« Mister, I was born for it. »
titre original | "Nightmare Alley" |
année de production | 2021 |
réalisation | Guillermo del Toro |
scénario | Guillermo del Toro et Kim Morgan, d'après le roman de William Lindsay Gresham |
photographie | Dan Laustsen |
musique | Nathan Johnson |
production | Bradley Cooper, J. Miles Dale et Guillermo del Toro |
interprétation | Bradley Cooper, Cate Blanchett, Toni Collette, Willem Dafoe, Richard Jenkins, Rooney Mara, Ron Perlman, Mary Steenburgen, David Strathairn, Holt McCallany, Clifton Collins Jr., Tim Blake Nelson |
version précédente | "Le Charlatan" ("Nightmare Alley") d'Edmund Goulding, 1947, États-Unis |
La critique de Didier Koch pour Plans Américains
"Le Charlatan" d’Edmund Goulding, sorti sur les écrans en 1947, a acquis avec le temps le statut de film culte auprès des cinéphiles. Notamment en raison de la performance de Tyrone Power dans le rôle de Stanton Carlisle, vagabond sans scrupule, qui après avoir séduit la comparse et compagne d’un télépathe de cirque ambulant, lui dérobe le carnet contenant les secrets de son tour pour s’enfuir à New York où avec l’aide d’une psychologue, il grugera les membres de la haute société en faisant « parler leurs morts ». Le parcours tragique de ce bonimenteur avide d’argent et de reconnaissance avait permis à Tyrone Power de s’émanciper des rôles de jeunes premiers ténébreux qu’il incarnait pour la Fox, qui avait bien sûr tenté de le dissuader de se lancer dans l’aventure afin de ne pas ternir l’image de sa poule aux œufs d’or, superbe riposte au flibustier de la Warner, Errol Flynn. Le film tourné en noir et blanc était particulièrement pessimiste sur la nature humaine incapable d’accepter les différences, replongeant le spectateur dans l’univers forain peuplé de monstres du fameux mais aussi maudit "Freaks" de Tod Browning produit par la MGM en 1932.
Un film culte donc, dont le remake était un pari osé qu’a courageusement tenté Guillermo del Toro qui aujourd’hui, était sans doute le plus apte à se lancer dans l'aventure. Le réalisateur mexicain a certainement détecté que l’ambiance mystique du roman de William Lindsay Gresham (paru en 1946) pouvait avoir des correspondances avec celui onirique, fantastique et parfois inquiétant qu’il a su développer dans ses films les plus réussis comme "L’Échine du diable" (2001), "Hellboy" (2004), "Le Labyrinthe de Pan" (2006) ou "La Forme de l’eau" (2017). Fidèle à l’esprit du roman et du film d’Edmund Goulding, "Nightmare Alley" permet à Guillermo del Toro de livrer l'une de ses œuvres les plus abouties, réussissant à insérer son style visuel si particulier et quelquefois un peu vain dans une intrigue parfaitement tenue.

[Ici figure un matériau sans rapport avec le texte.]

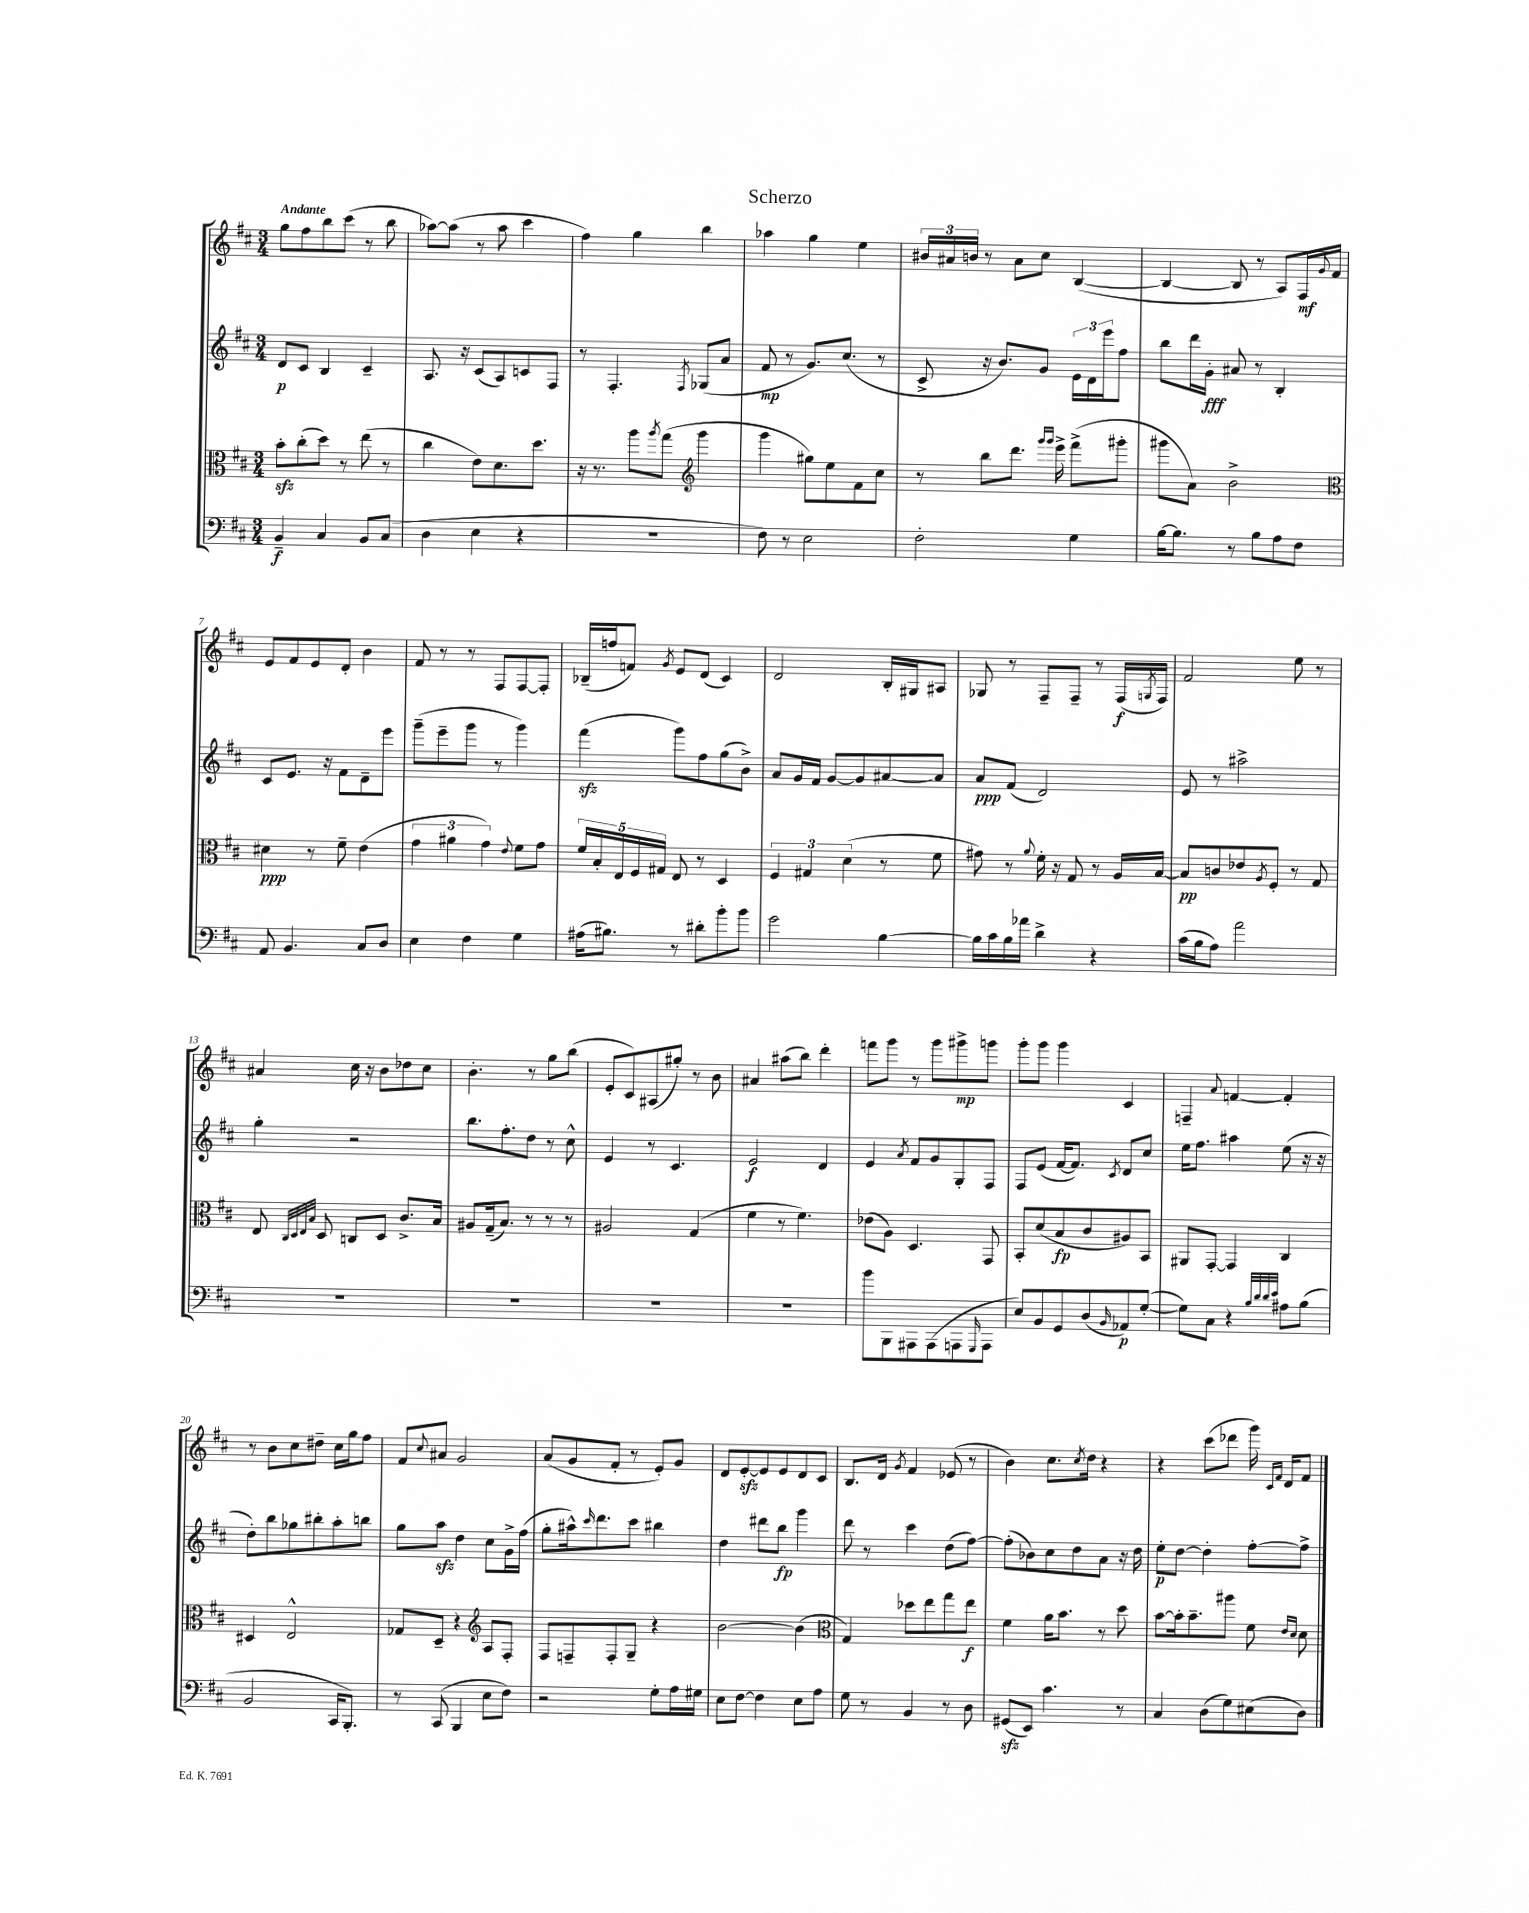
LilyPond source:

\header { title = "Scherzo" }
<<
\new StaffGroup <<
\new Staff = "s0" {
    \clef treble \key d \major \numericTimeSignature \time 3/4 \tempo "Andante"
    g''8 fis''8 b''8 cis'''8( r8 b''8 |
    aes''8~) aes''8( r8 aes''8 cis'''4 |
    fis''4) g''4 b''4 |
    aes''4 g''4 e''4 |
    \tuplet 3/2 { bis'16 ais'16 b'16 } r8 ais'8 cis''8 b4~( |
    b4~ b8 r8 a8) fis16\mf \appoggiatura { g'8 } fis'16 |
    e'8 fis'8 e'8 d'8-. b'4 |
    fis'8 r8 r8 fis8 fis8~ fis8-. |
    bes16--( f''16 f'8) \acciaccatura { g'8 } e'8 d'8( cis'4) |
    d'2 b16-. gis16 ais8 |
    ges8 r8 fis8-- fis8-- r8 fis16\f( \acciaccatura { g8 } fis16) |
    fis'2 e''8 r8 |
    ais'4 cis''16 r16 b'8 des''8 cis''8 |
    b'4.-. r8 g''8 b''8( |
    e'8-. cis'8) ais8( gis''8-.) r8 b'8 |
    ais'4 ais''8( b''8) d'''4-. |
    f'''8 g'''8 r8 g'''8 gis'''8->\mp g'''8 |
    g'''8-. g'''8 g'''4 cis'4 |
    f4-- \appoggiatura { a'8 } f'4~ f'4-. |
    r8 b'8 cis''8 dis''8-- cis''16 g''16 fis''8 |
    fis'8 \appoggiatura { cis''8 } ais'8 g'2 |
    a'8( g'8 fis'8-. r8 e'8-.) g'8 |
    d'8 e'8~-.\sfz e'8 e'8 d'8 cis'8 |
    b8. d'16 \acciaccatura { g'8 } fis'4 ees'8( r8 |
    b'4) cis''8. \acciaccatura { cis''8 } d''16 r4 |
    r4 cis'''8( des'''8 g'''16) \grace { cis'16 fis'16 } d'16 fis'8 \bar "|." |
}
\new Staff = "s1" {
    \clef treble \key d \major \numericTimeSignature \time 3/4
    d'8\p cis'8 b4 cis'4-- |
    a8. r16 cis'8( a8) c'8 fis8 |
    r8 fis4.-. \acciaccatura { fis8 } ges8( a'8 |
    fis'8\mp r8 g'8.) cis''8.( r8 |
    cis'8-> r16 b'8.) g'8 \tuplet 3/2 { e'16 d'16 e'''16 } fis''8 |
    b''8 d'''16 g'16-.\fff ais'8 r8 b4-. |
    cis'8 e'8. r16 fis'8 d'8-- e'''8 |
    g'''8--( e'''8-- g'''8 r8 g'''4) |
    fis'''4\sfz( g'''8) fis''8 g''8( b'8->) |
    a'8 g'16 fis'16 g'8~ g'8 ais'8~ ais'8 |
    a'8\ppp fis'8( d'2) |
    e'8 r8 ais''2-> |
    g''4-. r2 |
    b''8. fis''8.-. d''8 r8 cis''8-^ |
    e'4 r8 cis'4. |
    e'2\f d'4 |
    e'4 \acciaccatura { a'8 } fis'8 g'8 g8-. fis8 |
    fis8 e'8( fis'16~ fis'8.) \acciaccatura { cis'8 } d'8 cis''8 |
    e''16 fis''8. ais''4 e''8( r16 r16 |
    d''8-.) b''8 ges''8 bis''8-. a''8-. b''8 |
    g''8 a''8\sfz d''4 cis''8 g'16-> fis''16( |
    g''8-. ais''16-^) \grace { cis'''16 } d'''8. cis'''8 bis''4 |
    d''4 dis'''8 b''8\fp g'''4 |
    d'''8 r8 cis'''4 d''8( fis''8~) |
    fis''8-.( bes'8) cis''8 d''8 a'8 r16 d''16 |
    e''8-.\p d''8~ d''4-. fis''8~-. fis''8-> \bar "|." |
}
\new Staff = "s2" {
    \clef alto \key d \major \numericTimeSignature \time 3/4
    b'8-.\sfz cis''8-.( d''8) r8 e''8( r8 |
    cis''4 e'8) d'8. d''8. |
    r16 r8. a''8 \acciaccatura { a''8 } g''8( \clef treble g'''4 |
    g'''4 gis''8) e''8 fis'8 cis''8 |
    r8 b''8 d'''8. \grace { g'''16 g'''16 } e'''16-> fis'''8->( gis'''8-. |
    gis'''8 a'8) b'2-> |
    \clef alto dis'4\ppp r8 fis'8-- e'4( |
    \tuplet 3/2 { g'4 ais'4 g'4) } \appoggiatura { e'8 } fis'8 g'8 |
    \tuplet 5/4 { fis'16 b16-. e16 fis16 gis16 } e8 r8 d4 |
    \tuplet 3/2 { fis4 gis4 d'4( } r8 fis'8 |
    gis'8) r8 \appoggiatura { a'8 } fis'16-. r16 g8 r8 a16 b16~ |
    b8\pp c'8 ees'8 \acciaccatura { a8 } fis8-. r8 g8 |
    e8 \grace { cis32 d32 e32 b32 } d8 c8 d8 cis'8.-> b16 |
    ais8 g16--( b8.) r8 r8 r8 |
    ais2 g4( |
    fis'4 r8 fis'4.) |
    ees'8( a8) d4. g,8 |
    b,8-. d'8( b8\fp cis'8 ais8) b,8 |
    ais,8 g,8~-. g,4 cis4 |
    dis4 e2-^ |
    ges8 d8-- r4 \clef treble a8 fis8-. |
    fis8 f8-- f8-. g8-- r4 |
    b'2~ b'4( |
    \clef alto g4) des''8 e''8 g''8 e''8\f |
    fis'4 a'16 b'8. r8 d''8 |
    b'8~ b'16-. b'8.-- ais''8 fis'8 \grace { e'16 d'16 } d'8 \bar "|." |
}
\new Staff = "s3" {
    \clef bass \key d \major \numericTimeSignature \time 3/4
    b,4--\f cis4 b,8 cis8( |
    d4 e4 r4 |
    R2. |
    fis8) r8 e2 |
    fis2-. g4 |
    b16~ b8. r8 b8 a8 fis8 |
    a,8 b,4. cis8 d8 |
    e4 fis4 g4 |
    ais16( bis8.) r8 dis'8-. b'8-. b'8 |
    g'2 b4~ |
    b16 cis'16 b16 aes'16 d'4-> r4 |
    cis'16( b16 a8) a'2 |
    R2. |
    R2. |
    R2. |
    R2. |
    b'8 b,,8 ais,,8 ais,,8( a,,8 \grace { g,,16 } a,,8 |
    e8) b,8 g,8 d8( \grace { b,16 } aes,8\p) g8~-.( |
    g8) cis8 r4 \grace { b32 d'32 d'32 e'32 } ais8 b8( |
    b,2 cis,16 b,,8.-.) |
    r8 cis,8( b,,4 e8 fis8) |
    r2 g8-. a16 gis16 |
    e8 fis8~ fis4 e8 a8 |
    g8 r8 b,4 r8 d8 |
    gis,8\sfz( e,8) cis'4. r8 |
    cis4 d8( g8) eis8( d8) \bar "|." |
}
>>
>>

Partagé en deux parties, le film supporte sans problème sa durée atteignant deux heures trente ce qui, il faut bien l’avouer, n’est pas souvent le cas de nos jours où aucun blockbuster n’est pourtant envisageable en deçà des incompressibles deux heures de métrage. Deux parties distinctes, équilibrées et parfaitement fluides voyant le jeu du toujours sobre Bradley Cooper épouser les deux faces d'un personnage complexe et troublant. Dans la partie foraine très immersive et somptueuse visuellement, il est efficacement épaulé par Willem Dafoe, Toni Collette et Ron Perlman, fidèle compagnon de route de del Toro. C'est une Cate Blanchett, au visage devenu presque irréel mais totalement envoûtant, qui rejoint le télépathe devenu escroc pour une confrontation qui donne au film ses plus belles scènes, empreintes d’une sensualité évanescente.
Del Toro livre, grâce ce remake réussi, son film le plus adulte, qui n'enlève toutefois rien à la beauté et à la force de celui d’Edmund Goulding qui, on l'espère, sera vu par nombre de ceux qui ont aimé "Nightmare Alley". Enfin, saluons une fois encore la performance de Bradley Cooper, dont on a parfois du mal à définir le positionnement au sein de la production hollywoodienne actuelle.